Africaans is a dialect of Dutch - European language.

Albanian - European.

Arabic - the first non Indo-European language in this list and what do you
know, no leading "m-sound". More like the opposite of that.

Aymara, Azeri and Basque are also all non Indo-European and what do you, also
no leading "m-sound".

The list continues with a whole pile of Slavic and other European language,
holy crap "mother" in Bosnian and Bulgarian sounds really similar - what a
shock!

I'm just scanning through the list now, Hawaiian seems to be the firs non
Indo-European language to have the "ma" sound. I bet if you look you'll find
the "ma" sound in whole pile of other Hawaiian words too! Are they all about
sucking?

Hungarian is _in_ Europe but is a Finno-Uguric language and again no
"m-sound".

Indonesian no "ma" sound. And I'm tired of proving my point.

This "the sound of the world for mother is similar to suckling" seems like
utter bullshit to me.

Leading with the m-sound just happens to be common in the Indo-European
language family.

And I don't even know what the heck your second link is!?

------
jaimefournier
Now to setup buoys around Japanese fishing grounds that echo "Danger!"

------
jamesbritt
Interesting. Dupe: <http://news.ycombinator.com/item?id=3312324>

------
jackgavigan
Let's hope they figure out the rest of the dolphins' vocabulary before they
tell us "So Long, and Thanks for All the Fish!"

------
itmag
Uplifting, anyone?

Pump the 'phins full of nootropics and start teaching them useful stuff :)

------
blindhippo
Darwin love Bridger

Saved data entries
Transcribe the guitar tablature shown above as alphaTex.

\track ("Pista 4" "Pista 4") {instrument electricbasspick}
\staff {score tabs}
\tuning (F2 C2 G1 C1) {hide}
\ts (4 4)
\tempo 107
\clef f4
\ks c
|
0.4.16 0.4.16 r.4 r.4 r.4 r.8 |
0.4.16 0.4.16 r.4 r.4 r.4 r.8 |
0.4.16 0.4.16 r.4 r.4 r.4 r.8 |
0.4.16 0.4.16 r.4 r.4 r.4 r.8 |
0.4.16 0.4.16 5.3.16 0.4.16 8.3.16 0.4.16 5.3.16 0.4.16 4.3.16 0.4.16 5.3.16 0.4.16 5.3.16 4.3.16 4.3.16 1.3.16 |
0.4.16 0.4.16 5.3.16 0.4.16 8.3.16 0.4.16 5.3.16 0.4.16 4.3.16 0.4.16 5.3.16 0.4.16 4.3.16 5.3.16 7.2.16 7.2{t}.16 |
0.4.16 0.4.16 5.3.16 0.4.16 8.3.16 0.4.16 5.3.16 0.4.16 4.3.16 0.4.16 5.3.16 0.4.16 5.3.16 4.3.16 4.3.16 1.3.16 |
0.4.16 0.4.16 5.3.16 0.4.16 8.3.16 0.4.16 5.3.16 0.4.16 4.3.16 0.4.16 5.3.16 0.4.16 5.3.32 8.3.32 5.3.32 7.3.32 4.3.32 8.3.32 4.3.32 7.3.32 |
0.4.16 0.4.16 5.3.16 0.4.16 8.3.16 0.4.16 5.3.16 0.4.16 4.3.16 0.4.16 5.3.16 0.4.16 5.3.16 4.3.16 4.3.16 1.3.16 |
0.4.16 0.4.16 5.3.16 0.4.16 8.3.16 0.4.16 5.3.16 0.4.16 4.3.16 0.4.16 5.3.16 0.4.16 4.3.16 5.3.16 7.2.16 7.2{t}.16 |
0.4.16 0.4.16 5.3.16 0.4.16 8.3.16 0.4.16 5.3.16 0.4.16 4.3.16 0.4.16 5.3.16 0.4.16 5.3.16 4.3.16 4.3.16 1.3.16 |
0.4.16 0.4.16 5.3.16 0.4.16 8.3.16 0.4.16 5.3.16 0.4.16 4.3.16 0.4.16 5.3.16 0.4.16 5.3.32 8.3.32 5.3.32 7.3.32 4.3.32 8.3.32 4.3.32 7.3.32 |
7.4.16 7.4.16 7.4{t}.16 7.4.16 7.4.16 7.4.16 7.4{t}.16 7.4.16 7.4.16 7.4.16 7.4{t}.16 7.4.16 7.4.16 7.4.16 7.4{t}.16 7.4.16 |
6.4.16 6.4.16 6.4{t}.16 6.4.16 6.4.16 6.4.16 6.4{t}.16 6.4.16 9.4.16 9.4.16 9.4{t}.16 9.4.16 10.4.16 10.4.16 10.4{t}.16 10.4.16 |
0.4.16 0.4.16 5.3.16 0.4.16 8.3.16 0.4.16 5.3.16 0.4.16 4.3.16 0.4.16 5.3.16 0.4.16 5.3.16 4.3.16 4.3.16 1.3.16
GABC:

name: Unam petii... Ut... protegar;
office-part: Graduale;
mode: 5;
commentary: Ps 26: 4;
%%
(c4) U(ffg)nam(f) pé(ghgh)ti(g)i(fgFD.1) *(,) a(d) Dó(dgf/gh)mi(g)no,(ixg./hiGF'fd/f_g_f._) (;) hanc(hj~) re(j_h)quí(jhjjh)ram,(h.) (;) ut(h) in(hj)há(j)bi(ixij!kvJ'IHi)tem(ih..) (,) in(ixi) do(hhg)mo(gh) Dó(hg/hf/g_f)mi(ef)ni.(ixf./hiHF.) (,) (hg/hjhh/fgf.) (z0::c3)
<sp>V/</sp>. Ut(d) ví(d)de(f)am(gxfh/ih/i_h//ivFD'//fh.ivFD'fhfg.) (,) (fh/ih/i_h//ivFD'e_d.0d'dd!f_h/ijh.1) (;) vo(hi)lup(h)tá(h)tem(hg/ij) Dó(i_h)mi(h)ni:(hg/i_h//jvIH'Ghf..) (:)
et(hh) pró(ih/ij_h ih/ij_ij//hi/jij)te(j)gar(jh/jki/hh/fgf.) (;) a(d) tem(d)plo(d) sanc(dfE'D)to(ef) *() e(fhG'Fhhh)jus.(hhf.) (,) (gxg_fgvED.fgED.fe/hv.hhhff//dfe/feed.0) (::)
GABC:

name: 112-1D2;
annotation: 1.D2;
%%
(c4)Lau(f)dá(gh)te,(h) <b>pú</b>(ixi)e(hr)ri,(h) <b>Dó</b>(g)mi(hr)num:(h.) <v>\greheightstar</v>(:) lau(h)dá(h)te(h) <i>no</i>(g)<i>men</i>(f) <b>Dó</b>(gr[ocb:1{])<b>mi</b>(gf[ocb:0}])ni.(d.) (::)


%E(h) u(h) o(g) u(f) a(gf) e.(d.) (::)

> **AIM A**:
Answer these questions about the forum thread:
(i) Which language does the thread name as the first non-Indo-European language on the list to have the "ma" sound?
(ii) Which two languages does the thread say have very similar words for "mother"?
(iii) What does jaimefournier suggest setting up around Japanese fishing grounds?
> **AIM B**:
In the entries, copy out everything from the line containing "name: 112-1D2;" down to the end of the entries.

> **TASK RESPONSE A**:
(i) Hawaiian
(ii) Bosnian and Bulgarian
(iii) Buoys that echo "Danger!"

> **TASK RESPONSE B**:
name: 112-1D2;
annotation: 1.D2;
%%
(c4)Lau(f)dá(gh)te,(h) <b>pú</b>(ixi)e(hr)ri,(h) <b>Dó</b>(g)mi(hr)num:(h.) <v>\greheightstar</v>(:) lau(h)dá(h)te(h) <i>no</i>(g)<i>men</i>(f) <b>Dó</b>(gr[ocb:1{])<b>mi</b>(gf[ocb:0}])ni.(d.) (::)


%E(h) u(h) o(g) u(f) a(gf) e.(d.) (::)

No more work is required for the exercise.